__TEXT TO READ__:
──────────────────────────────

Location
- 8075 Bayview Avenue Markham, Ontario, L3T 4N4 43°49′46″N 79°24′11″W﻿ / ﻿43.82944°N 79.40306°W

Information
- School type: Public school
- Motto: Think and be thought of
- Religious affiliation: Secular
- Founded: 1968
- School board: York Region District School Board
- Superintendent: Donna Donalds
- Area trustee: Jenny Chen
- School number: 947814
- Principal: Patrick Belmonte
- Grades: 9–12
- Enrolment: 1241 (October 2025)
- Language: English, French
- Area: Thornhill, Markham, Ontario
- Colours: Purple, White, and Black
- Mascot: Pharley J Cumquat
- Newspaper: Thornlea Deadline
- Community: CEC West
- Bell times: 8:45 AM – 3:05 PM
- Telephone: 905-889-9696 647-795-7692
- Website: thornlea.ss.yrdsb.ca

= Thornlea Secondary School =

Thornlea Secondary School is a public high school in the Regional Municipality of York, opened in 1968 and located in Markham, Ontario, Canada, in the Thornhill neighbourhood, on the northeast corner of Bayview Avenue and Willowbrook Road, just south of Highway 407.

──────────────────────────────

__INFORMATION PROVIDED__:
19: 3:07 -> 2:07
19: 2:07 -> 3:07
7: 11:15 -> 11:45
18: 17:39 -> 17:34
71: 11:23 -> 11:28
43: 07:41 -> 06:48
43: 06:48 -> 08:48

──────────────────────────────

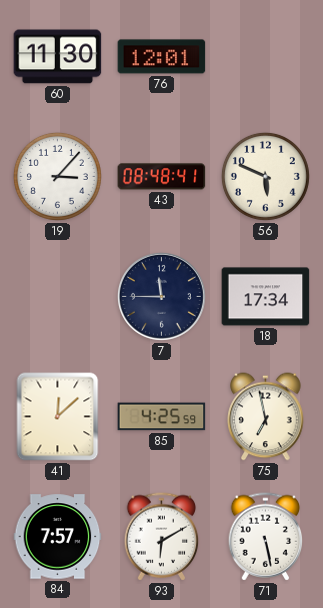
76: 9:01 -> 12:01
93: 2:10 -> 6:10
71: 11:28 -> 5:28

──────────────────────────────

__DIRECTIONS__:
[1] From the text on Thornlea Secondary School, list the school's colors.
[2] Extract the passage of the Thornlea Secondary School text that begins at the words "Thornlea Secondary School is" and ends after "of Highway 407.".

__RESPONSES TO THE TASKS__:
[1] Purple, White, Black

[2]
Thornlea Secondary School is a public high school in the Regional Municipality of York, opened in 1968 and located in Markham, Ontario, Canada, in the Thornhill neighbourhood, on the northeast corner of Bayview Avenue and Willowbrook Road, just south of Highway 407.